[Collected data]
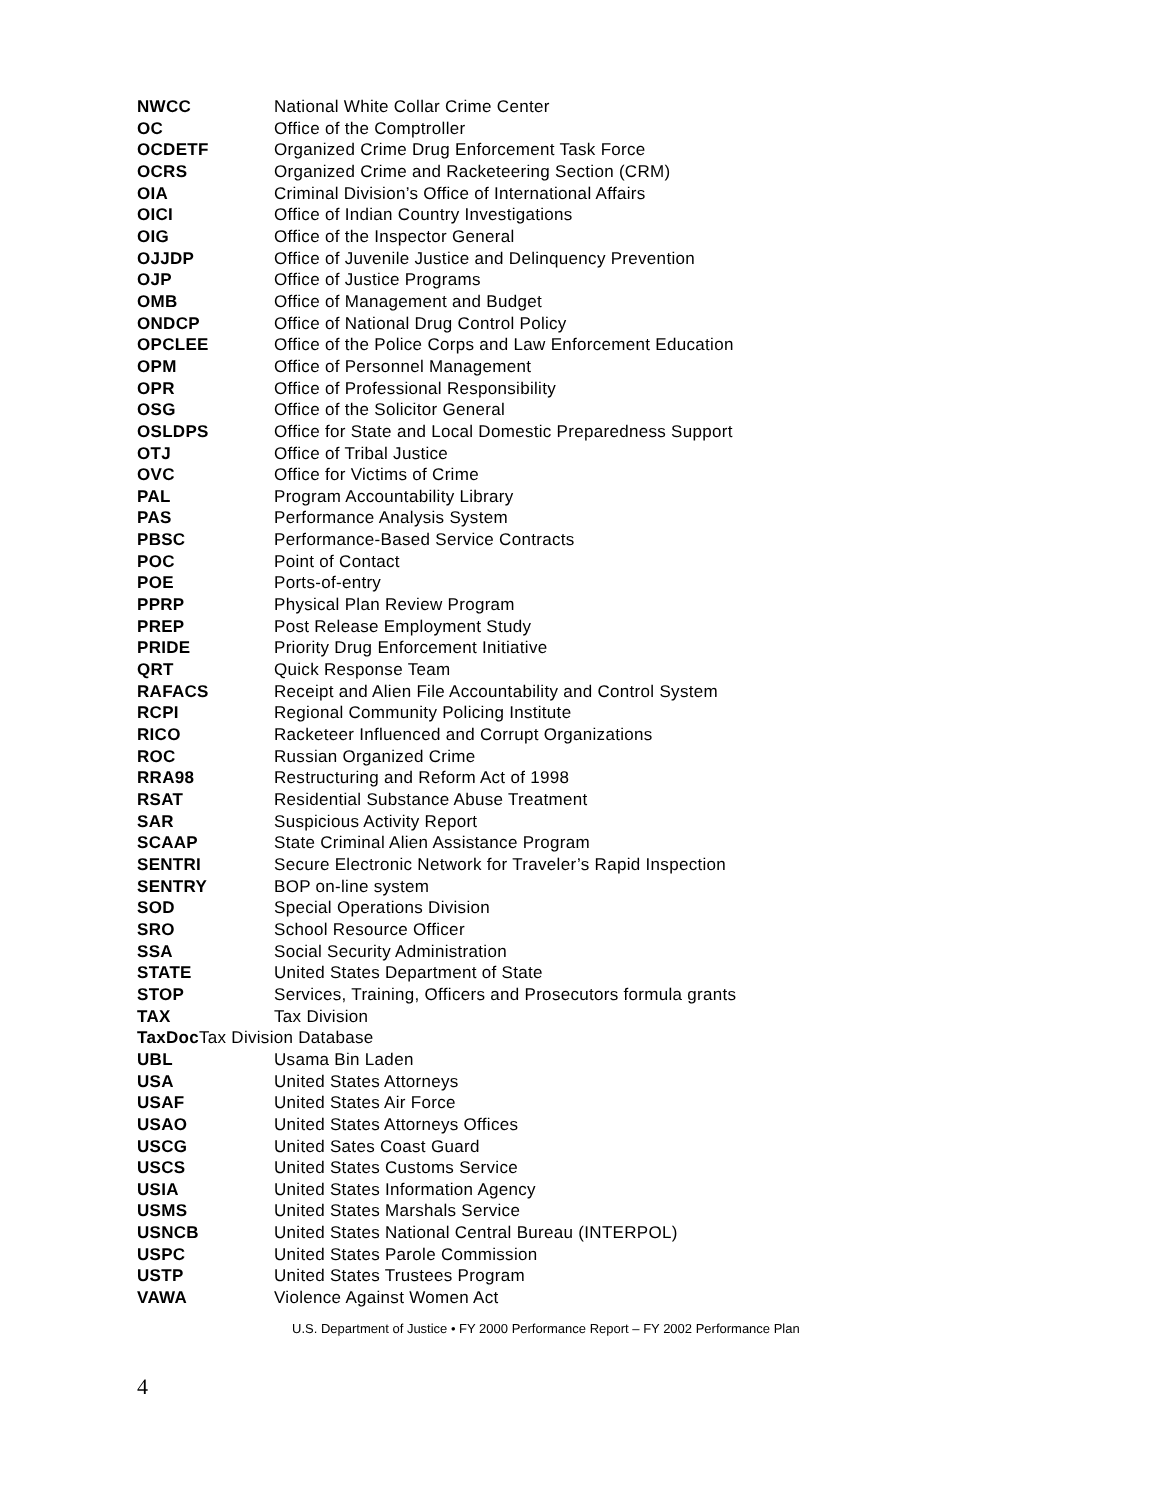NWCC National White Collar Crime Center
OC Office of the Comptroller
OCDETF Organized Crime Drug Enforcement Task Force
OCRS Organized Crime and Racketeering Section (CRM)
OIA Criminal Division’s Office of International Affairs
OICI Office of Indian Country Investigations
OIG Office of the Inspector General
OJJDP Office of Juvenile Justice and Delinquency Prevention
OJP Office of Justice Programs
OMB Office of Management and Budget
ONDCP Office of National Drug Control Policy
OPCLEE Office of the Police Corps and Law Enforcement Education
OPM Office of Personnel Management
OPR Office of Professional Responsibility
OSG Office of the Solicitor General
OSLDPS Office for State and Local Domestic Preparedness Support
OTJ Office of Tribal Justice
OVC Office for Victims of Crime
PAL Program Accountability Library
PAS Performance Analysis System
PBSC Performance-Based Service Contracts
POC Point of Contact
POE Ports-of-entry
PPRP Physical Plan Review Program
PREP Post Release Employment Study
PRIDE Priority Drug Enforcement Initiative
QRT Quick Response Team
RAFACS Receipt and Alien File Accountability and Control System
RCPI Regional Community Policing Institute
RICO Racketeer Influenced and Corrupt Organizations
ROC Russian Organized Crime
RRA98 Restructuring and Reform Act of 1998
RSAT Residential Substance Abuse Treatment
SAR Suspicious Activity Report
SCAAP State Criminal Alien Assistance Program
SENTRI Secure Electronic Network for Traveler’s Rapid Inspection
SENTRY BOP on-line system
SOD Special Operations Division
SRO School Resource Officer
SSA Social Security Administration
STATE United States Department of State
STOP Services, Training, Officers and Prosecutors formula grants
TAX Tax Division
TaxDoc Tax Division Database
UBL Usama Bin Laden
USA United States Attorneys
USAF United States Air Force
USAO United States Attorneys Offices
USCG United Sates Coast Guard
USCS United States Customs Service
USIA United States Information Agency
USMS United States Marshals Service
USNCB United States National Central Bureau (INTERPOL)
USPC United States Parole Commission
USTP United States Trustees Program
VAWA Violence Against Women Act
U.S. Department of Justice • FY 2000 Performance Report – FY 2002 Performance Plan
4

→ WHAT IS BEING ASKED
Would you write out all of the data exactly as it stands, without the pictures?

→ RESPONSE BELOW
NWCC National White Collar Crime Center
OC Office of the Comptroller
OCDETF Organized Crime Drug Enforcement Task Force
OCRS Organized Crime and Racketeering Section (CRM)
OIA Criminal Division’s Office of International Affairs
OICI Office of Indian Country Investigations
OIG Office of the Inspector General
OJJDP Office of Juvenile Justice and Delinquency Prevention
OJP Office of Justice Programs
OMB Office of Management and Budget
ONDCP Office of National Drug Control Policy
OPCLEE Office of the Police Corps and Law Enforcement Education
OPM Office of Personnel Management
OPR Office of Professional Responsibility
OSG Office of the Solicitor General
OSLDPS Office for State and Local Domestic Preparedness Support
OTJ Office of Tribal Justice
OVC Office for Victims of Crime
PAL Program Accountability Library
PAS Performance Analysis System
PBSC Performance-Based Service Contracts
POC Point of Contact
POE Ports-of-entry
PPRP Physical Plan Review Program
PREP Post Release Employment Study
PRIDE Priority Drug Enforcement Initiative
QRT Quick Response Team
RAFACS Receipt and Alien File Accountability and Control System
RCPI Regional Community Policing Institute
RICO Racketeer Influenced and Corrupt Organizations
ROC Russian Organized Crime
RRA98 Restructuring and Reform Act of 1998
RSAT Residential Substance Abuse Treatment
SAR Suspicious Activity Report
SCAAP State Criminal Alien Assistance Program
SENTRI Secure Electronic Network for Traveler’s Rapid Inspection
SENTRY BOP on-line system
SOD Special Operations Division
SRO School Resource Officer
SSA Social Security Administration
STATE United States Department of State
STOP Services, Training, Officers and Prosecutors formula grants
TAX Tax Division
TaxDoc Tax Division Database
UBL Usama Bin Laden
USA United States Attorneys
USAF United States Air Force
USAO United States Attorneys Offices
USCG United Sates Coast Guard
USCS United States Customs Service
USIA United States Information Agency
USMS United States Marshals Service
USNCB United States National Central Bureau (INTERPOL)
USPC United States Parole Commission
USTP United States Trustees Program
VAWA Violence Against Women Act
U.S. Department of Justice • FY 2000 Performance Report – FY 2002 Performance Plan
4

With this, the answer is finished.